- Film poster
- Directed by: Yōji Yamada
- Screenplay by: Yōji Yamada Emiko Hiramatsu
- Produced by: Kazutaka Akimoto; Takashi Yajima; Hiroshi Fukazawa;
- Starring: Isao Hashizume Kazuko Yoshiyuki Masahiko Nishimura Tomoko Nakajima Satoshi Tsumabuki
- Cinematography: Masashi Chikamori
- Edited by: Iwao Ishii
- Music by: Joe Hisaishi
- Distributed by: Shochiku
- Release date: January 19, 2013 (Japan);
- Running time: 146 minutes
- Country: Japan
- Language: Japanese
- Box office: ¥1.56 billion (US$15.2 million)

= Tokyo Family =

Tokyo Family (東京家族, Tōkyō Kazoku) is a 2013 Japanese drama film directed by Yōji Yamada. It is a remake of Yasujirō Ozu's Tokyo Story (1953).

==Plot==

Elderly couple Shukichi and Tomiko Hirayama travel from their home on Ōsakikamijima island to Tokyo to visit their adult children. They first stay with their eldest son Koichi, a doctor, and attend a family gathering. Koichi plans to take them sightseeing in Yokohama the following day, but cancels when called to a medical emergency.
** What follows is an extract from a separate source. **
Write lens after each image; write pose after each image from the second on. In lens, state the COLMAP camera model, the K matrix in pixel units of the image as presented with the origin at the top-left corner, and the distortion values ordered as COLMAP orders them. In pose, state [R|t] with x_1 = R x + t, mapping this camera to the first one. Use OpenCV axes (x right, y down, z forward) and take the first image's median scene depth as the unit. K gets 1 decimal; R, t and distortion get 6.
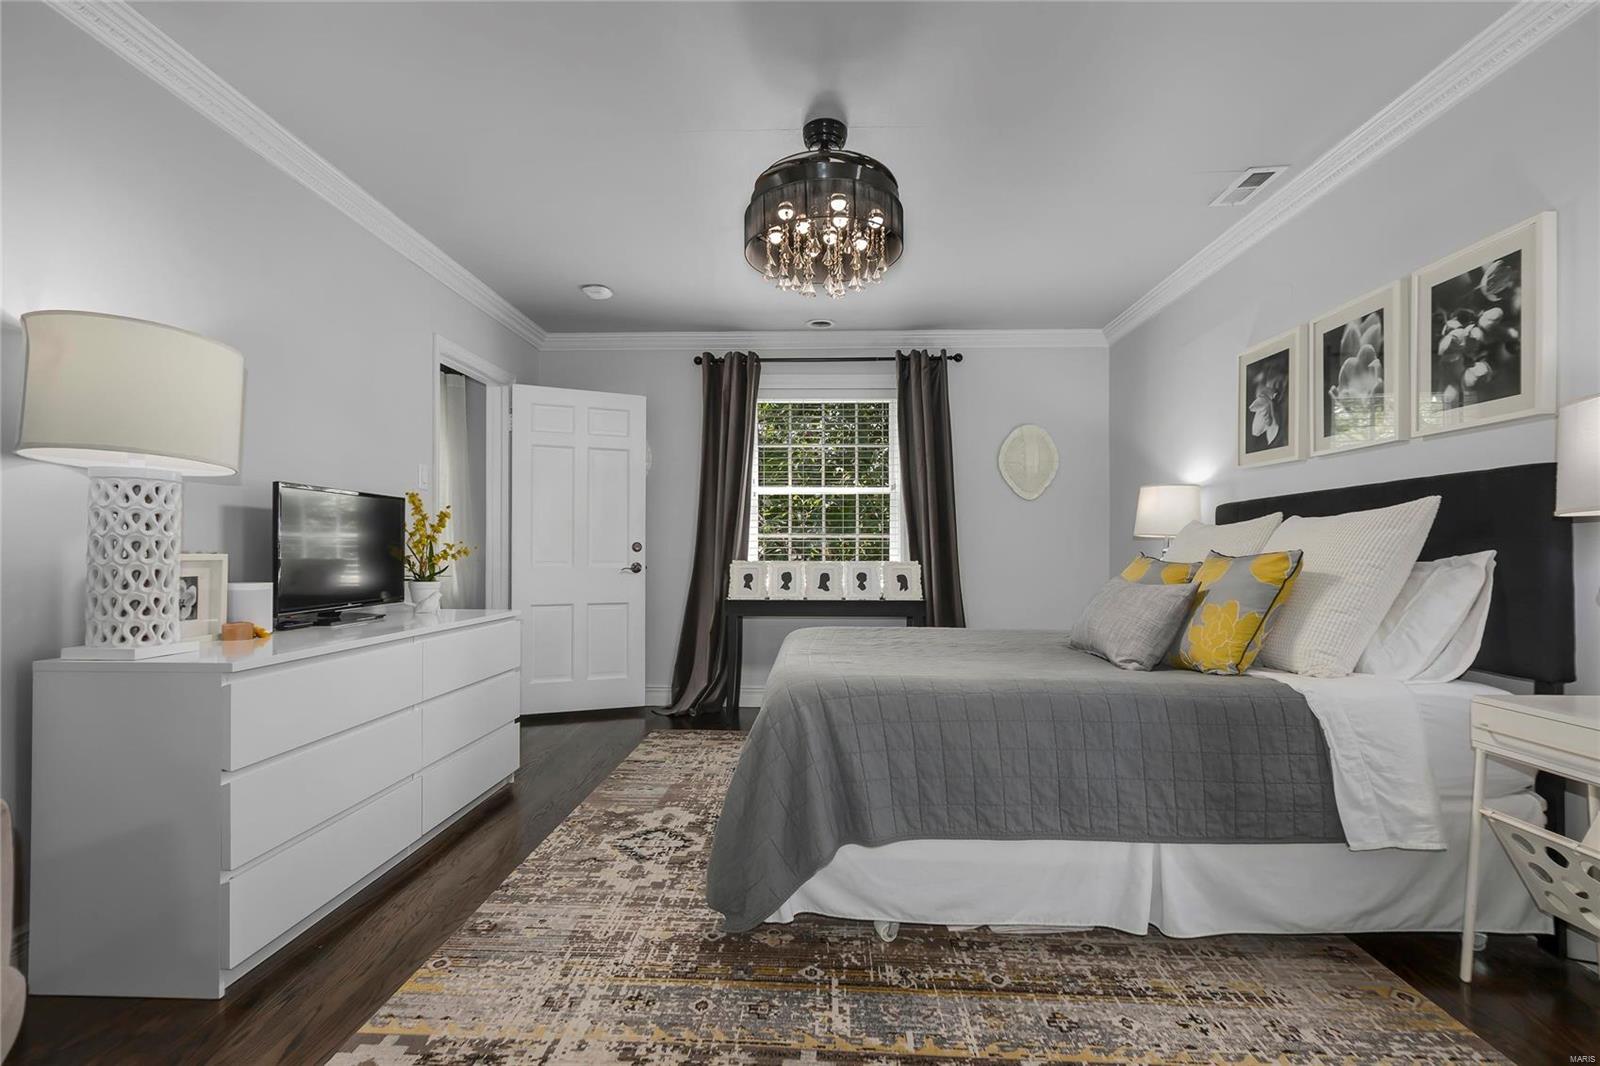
lens RADIAL K [[732.4, 0, 793.7], [0, 732.4, 544.1], [0, 0, 1]] dist [-0.004084, -0.000974]
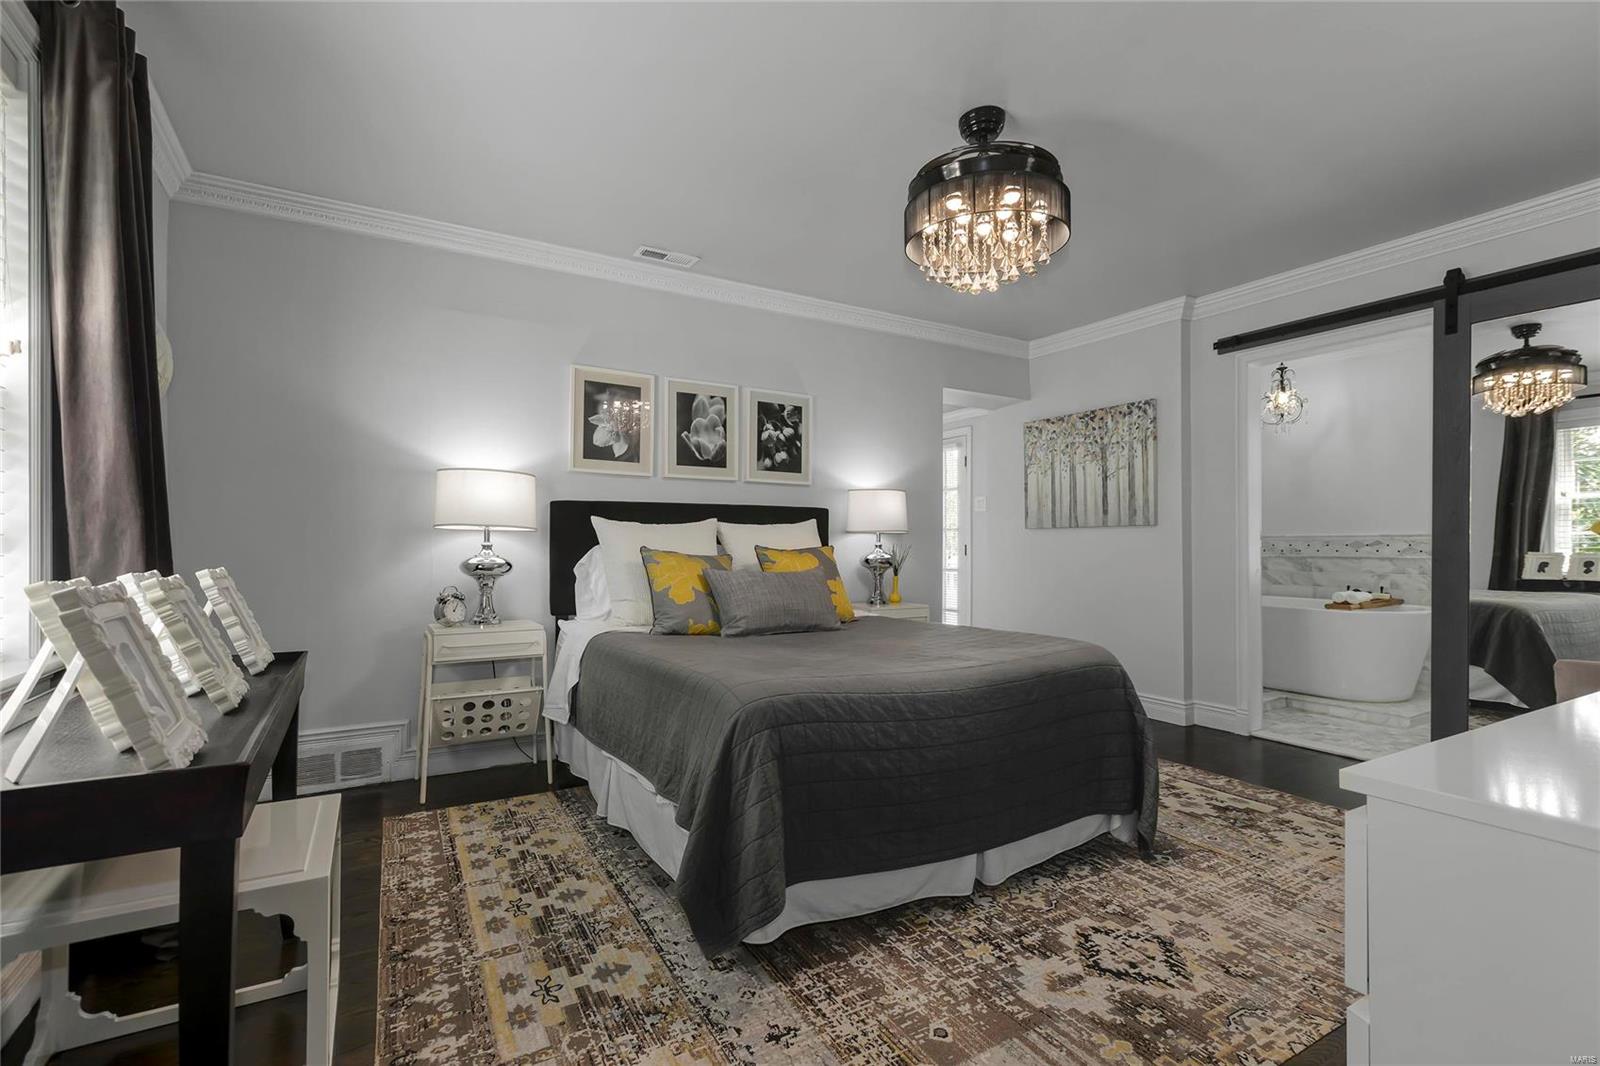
lens RADIAL K [[732.4, 0, 788.5], [0, 732.4, 540.4], [0, 0, 1]] dist [-0.004084, -0.000974]
pose [[-0.529990, 0.007602, 0.847970, -0.670036], [-0.010819, 0.999818, -0.015725, 0.020892], [-0.847935, -0.017508, -0.529811, 1.792958]]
The couple then stays with their daughter Shigeko, whose home doubles as a hair salon. Despite the cramped space, Shigeko's husband Kuzo welcomes Shukichi, taking him to a public bathhouse. Their younger son Shoji later shows his parents around Tokyo, though he evades questions about his future during lunch.

Shigeko arranges for her parents to stay at a luxury hotel in Yokohama using a client's connections. Finding little to occupy themselves, they return after one night instead of the planned two. When Shigeko says they cannot stay with her that evening due to a neighborhood meeting, the couple separates for the night.
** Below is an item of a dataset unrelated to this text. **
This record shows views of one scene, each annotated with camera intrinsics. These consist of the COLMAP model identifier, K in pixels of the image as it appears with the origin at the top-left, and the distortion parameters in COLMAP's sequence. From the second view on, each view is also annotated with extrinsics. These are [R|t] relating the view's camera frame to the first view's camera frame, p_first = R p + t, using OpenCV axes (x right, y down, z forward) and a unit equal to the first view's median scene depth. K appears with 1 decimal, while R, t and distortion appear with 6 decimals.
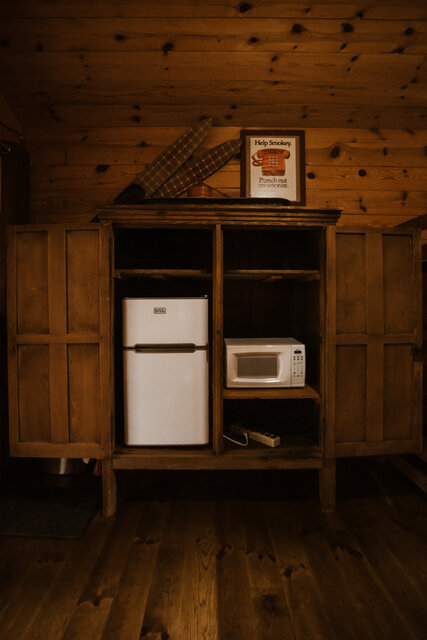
lens RADIAL K [[310.0, 0, 210.1], [0, 310.0, 321.3], [0, 0, 1]] dist [-0.005765, 0.002422]
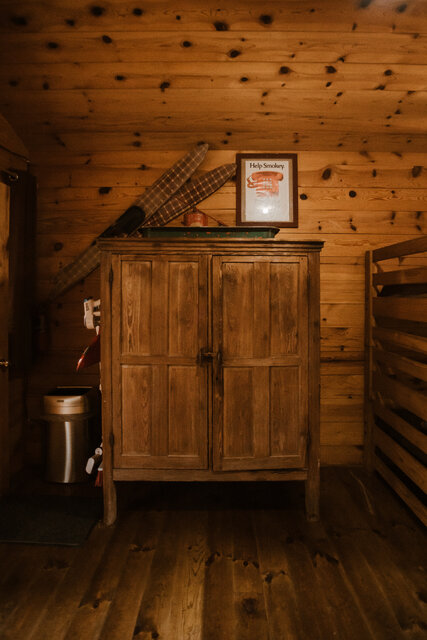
lens RADIAL K [[310.0, 0, 213.6], [0, 310.0, 320.6], [0, 0, 1]] dist [-0.005765, 0.002422]
pose [[0.999988, -0.001042, -0.004869, 0.039454], [0.001020, 0.999989, -0.004594, -0.069798], [0.004873, 0.004589, 0.999978, -0.074265]]
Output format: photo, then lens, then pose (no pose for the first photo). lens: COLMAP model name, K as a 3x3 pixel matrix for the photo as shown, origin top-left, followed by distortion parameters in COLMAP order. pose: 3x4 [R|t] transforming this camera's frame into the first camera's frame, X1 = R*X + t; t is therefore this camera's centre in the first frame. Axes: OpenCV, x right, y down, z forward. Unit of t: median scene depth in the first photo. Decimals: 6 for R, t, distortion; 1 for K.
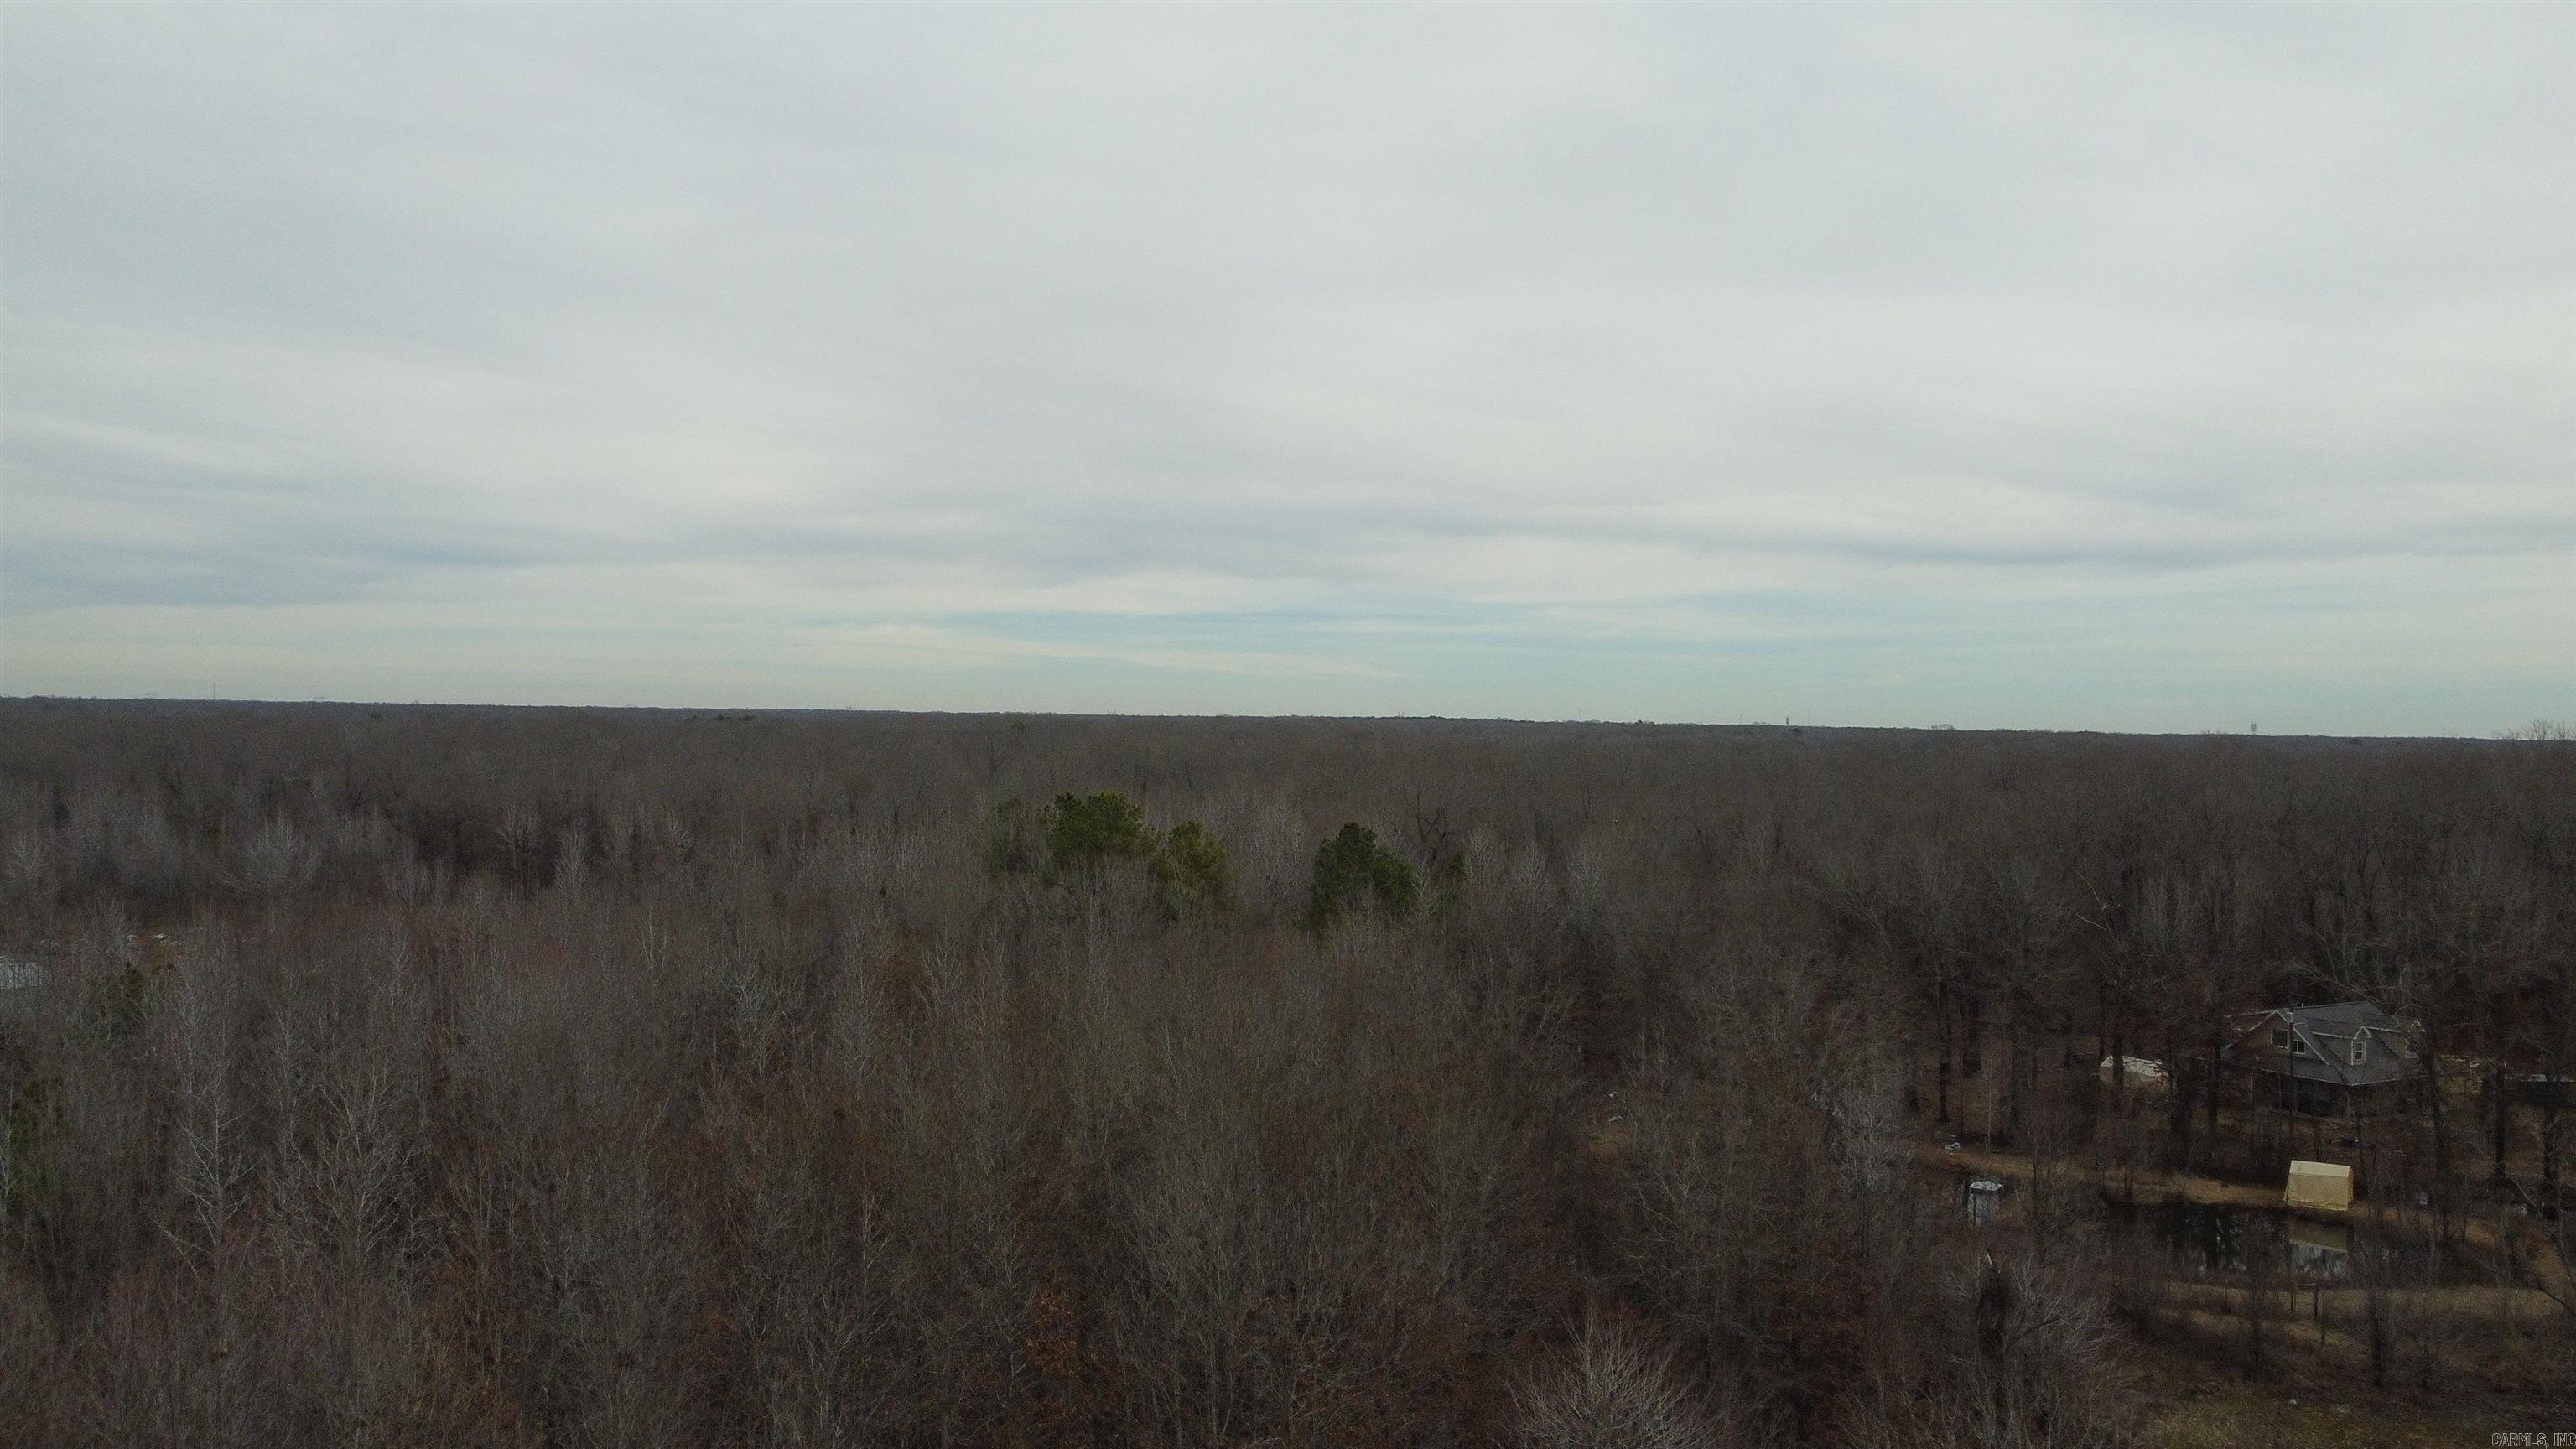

Shukichi stays with his old friend Sanpei Numata. After visiting another friend's home to offer incense, Sanpei invites Shukichi drinking. Despite warnings from Koichi about his health, a frustrated Shukichi drinks heavily and becomes intoxicated, eventually staying at Shigeko's home where he vomits in her salon.

Tomiko visits Shoji's apartment and meets his fiancée, Noriko Mamiya. The two women bond warmly. The next day, the couple reunites at Koichi's home. While Shukichi nurses a hangover, Tomiko is delighted about Shoji's relationship. However, as she prepares to visit grandson Isamu's room, Tomiko collapses on the stairs.

Despite hospital treatment, Tomiko falls into a coma and dies the following morning. Shoji and Noriko accompany Shukichi and Tomiko's body back to the island for the funeral, though Noriko worries she is not accepted by the family. After the funeral, Shoji and Noriko remain to care for Shukichi. Before returning to Tokyo, Shukichi thanks Noriko for her kindness, entrusts her with Tomiko's watch as a keepsake, and asks her to take care of his son.

==Cast==
- Isao Hashizume as Shukichi Hirayama
- Kazuko Yoshiyuki as Tomiko Hirayama
- Masahiko Nishimura as Koichi
- Tomoko Nakajima as Shigeko
- Satoshi Tsumabuki as Shoji
- Yui Natsukawa as Fumiko
- Yū Aoi as Noriko Mamiya
- Ryuichiro Shibata as Minoru
- Ayumu Maruyama as Isamu
- Narumi Kayashima as Kyoko Hattori
- Nenji Kobayashi as Sanpei Numata
- Jun Fubuki as Kayo

==Reception==
The film grossed ¥1.56 billion (US$15.2 million) at the Japanese box office. Film Business Asias Derek Elley gave the film a rating of 4 out of 10.